TASK PROMPT: Please copy, word for word, the line holding "right shoulder: (485, 1327)" and each line that follows it through the end of the entries, omitting any pictures.

######

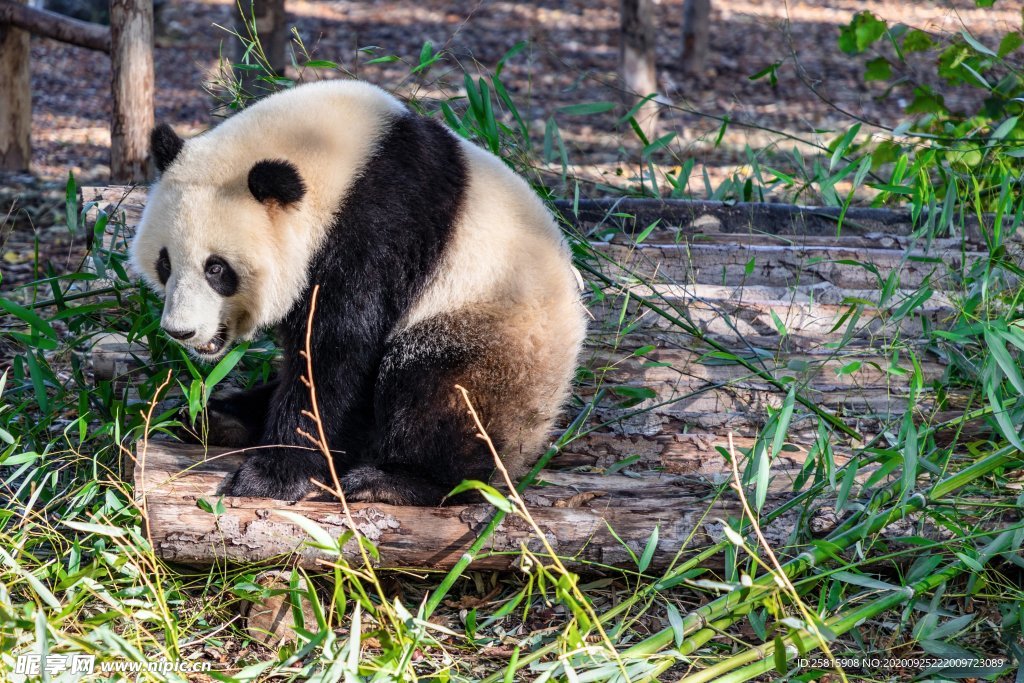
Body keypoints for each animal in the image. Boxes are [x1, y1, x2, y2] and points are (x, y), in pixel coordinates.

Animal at [130, 80, 585, 507]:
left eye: (217, 269)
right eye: (165, 264)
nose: (180, 331)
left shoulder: (378, 228)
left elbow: (338, 351)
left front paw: (271, 475)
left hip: (492, 332)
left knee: (437, 393)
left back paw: (396, 481)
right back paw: (218, 418)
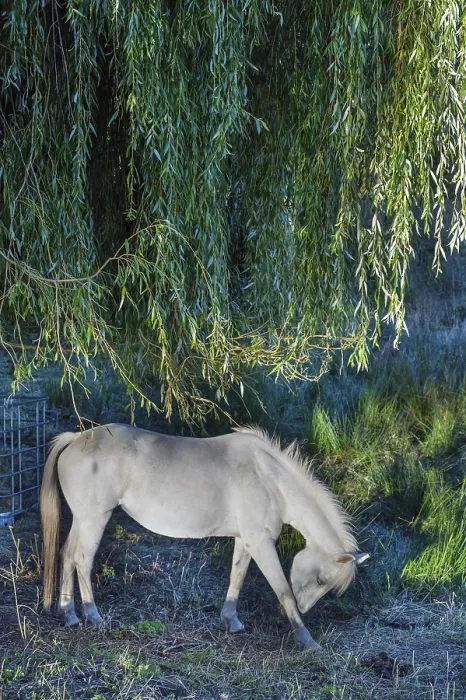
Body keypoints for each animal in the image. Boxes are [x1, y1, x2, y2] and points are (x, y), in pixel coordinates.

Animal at [40, 424, 369, 651]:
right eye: (321, 580)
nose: (304, 608)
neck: (270, 479)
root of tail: (76, 439)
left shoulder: (246, 541)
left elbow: (237, 577)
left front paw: (231, 620)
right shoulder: (261, 544)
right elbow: (283, 590)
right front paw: (306, 639)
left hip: (83, 520)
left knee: (67, 555)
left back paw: (69, 614)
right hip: (95, 519)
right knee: (82, 560)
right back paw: (93, 616)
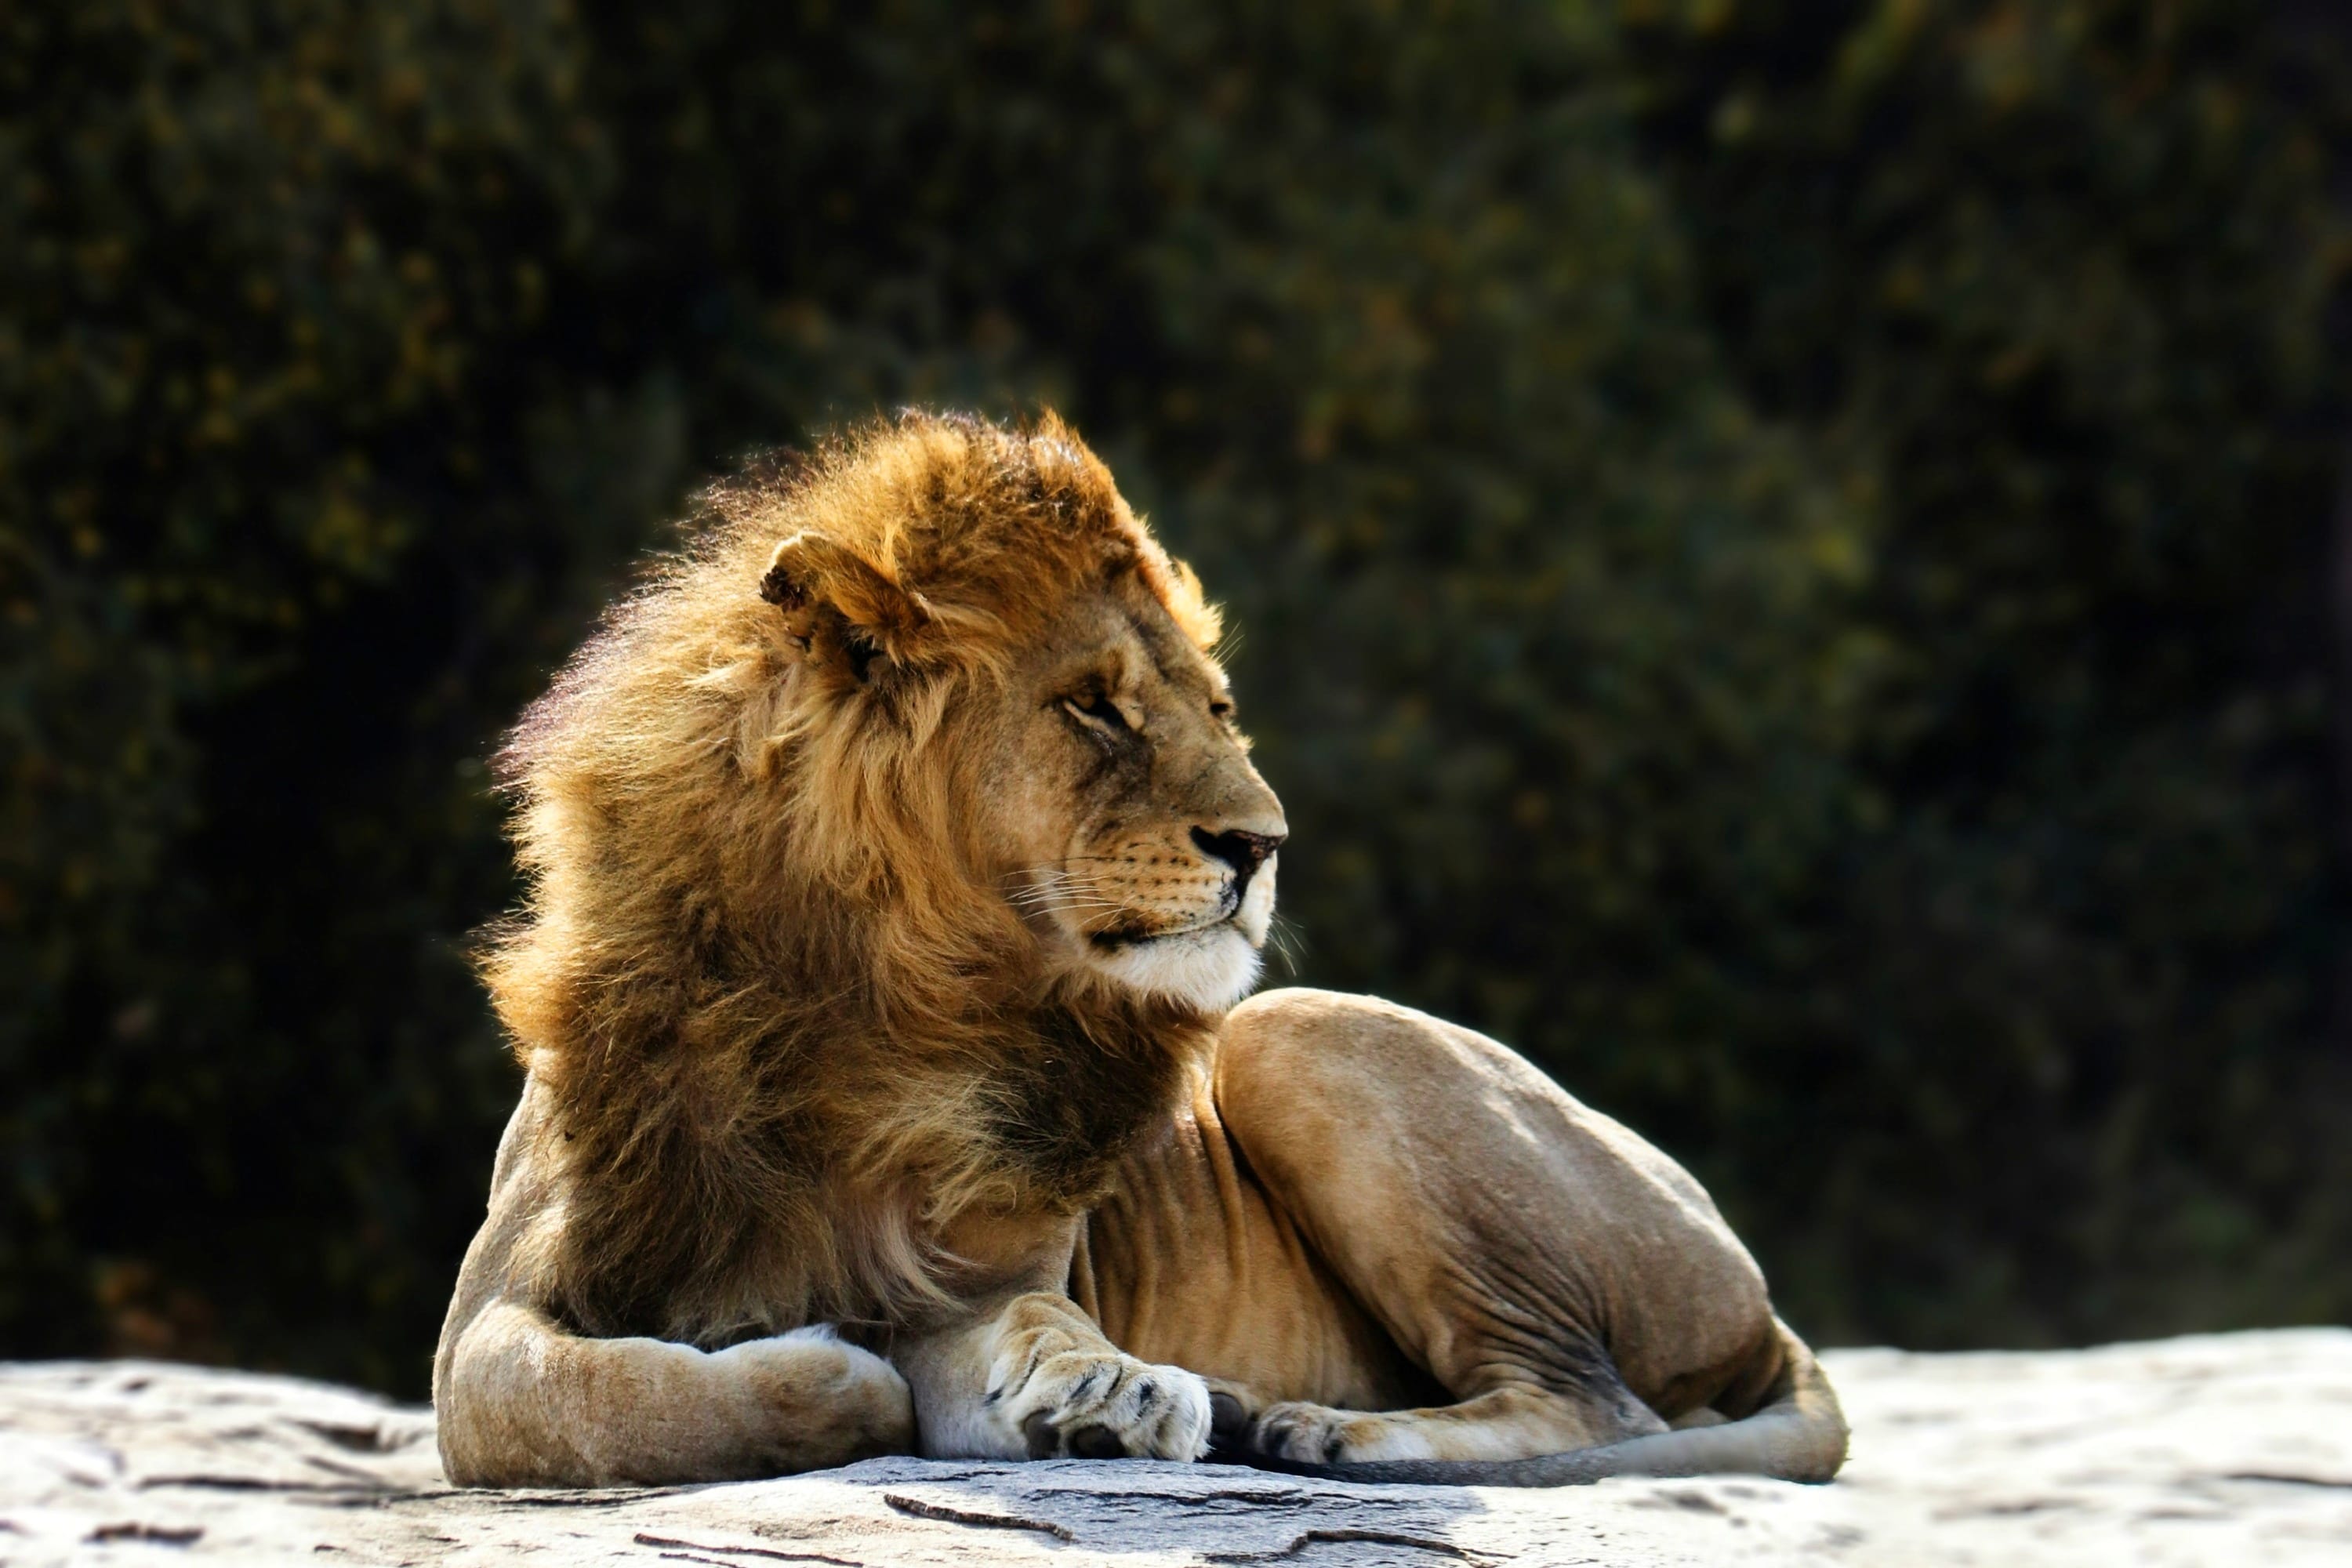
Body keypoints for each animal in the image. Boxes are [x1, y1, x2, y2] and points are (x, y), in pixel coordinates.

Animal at [433, 410, 1848, 1489]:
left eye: (1217, 711)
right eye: (1095, 708)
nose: (1265, 844)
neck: (884, 1007)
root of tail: (1761, 1292)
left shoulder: (975, 1278)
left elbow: (1024, 1322)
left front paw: (1101, 1387)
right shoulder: (485, 1327)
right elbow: (604, 1401)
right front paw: (835, 1365)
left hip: (1294, 1033)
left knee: (1601, 1404)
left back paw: (1321, 1431)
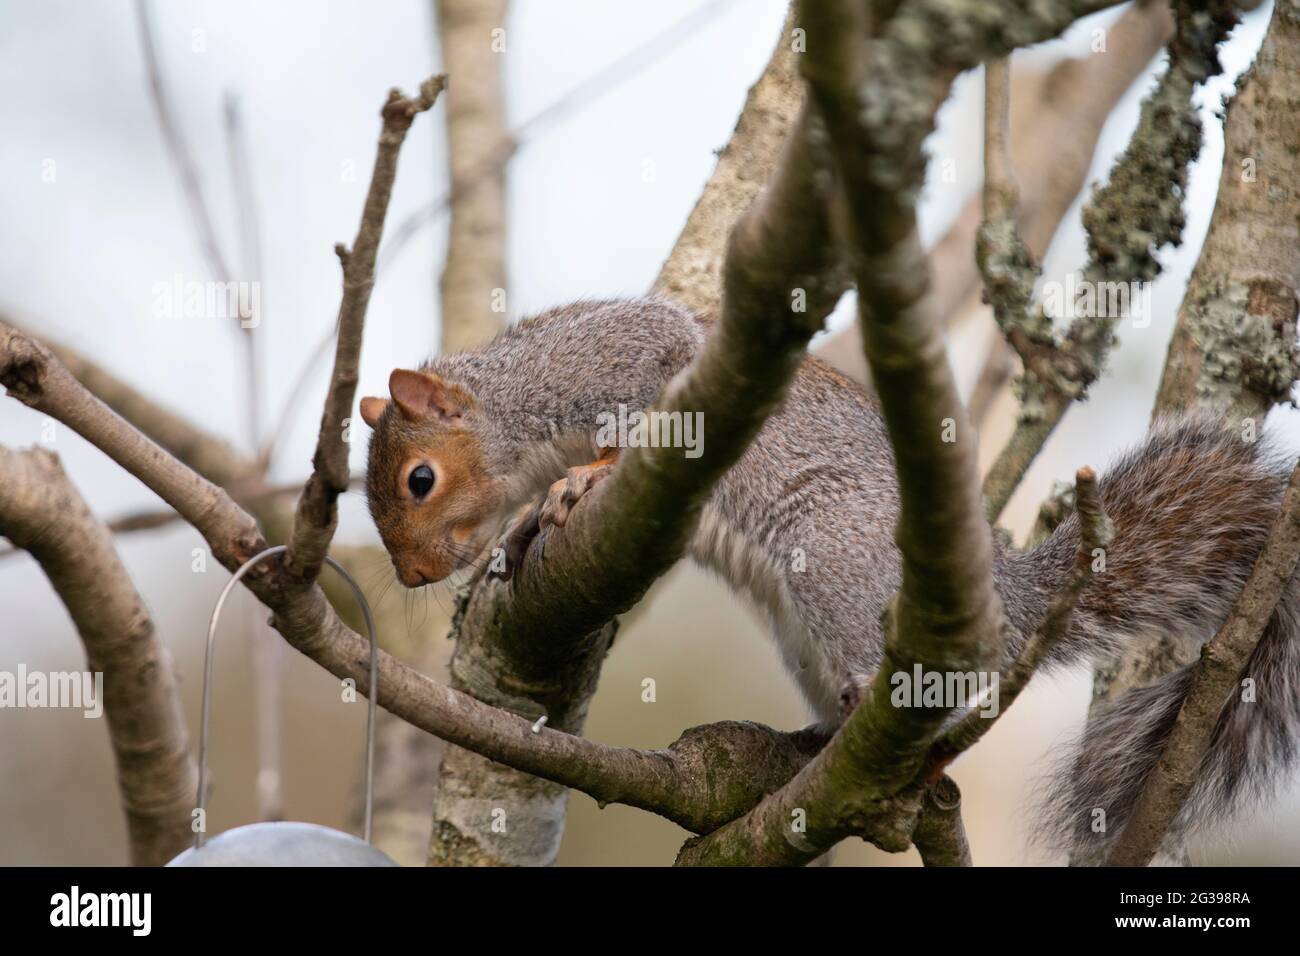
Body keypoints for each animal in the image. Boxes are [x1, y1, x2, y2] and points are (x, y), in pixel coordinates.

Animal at [358, 297, 1300, 858]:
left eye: (419, 480)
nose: (414, 573)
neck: (521, 413)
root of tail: (1006, 597)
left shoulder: (628, 358)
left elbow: (637, 420)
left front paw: (582, 481)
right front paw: (521, 531)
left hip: (840, 566)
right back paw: (817, 741)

######

RESPONSE TO THE EXERCISE:
right shoulder: (485, 1327)
right elbow: (604, 1401)
right front paw: (835, 1365)
left hip: (1294, 1033)
left knee: (1601, 1404)
left back paw: (1321, 1431)
Body keypoints for each animal in the image. Boxes are [x1, y1, x2, y2] and points are (x, y), in pixel coordinates.

Animal at [358, 297, 1300, 858]:
left eye: (419, 480)
nose: (414, 573)
neck: (521, 413)
root of tail: (1006, 597)
left shoulder: (628, 358)
left elbow: (637, 420)
left front paw: (582, 481)
right front paw: (521, 531)
left hip: (840, 566)
right back paw: (817, 741)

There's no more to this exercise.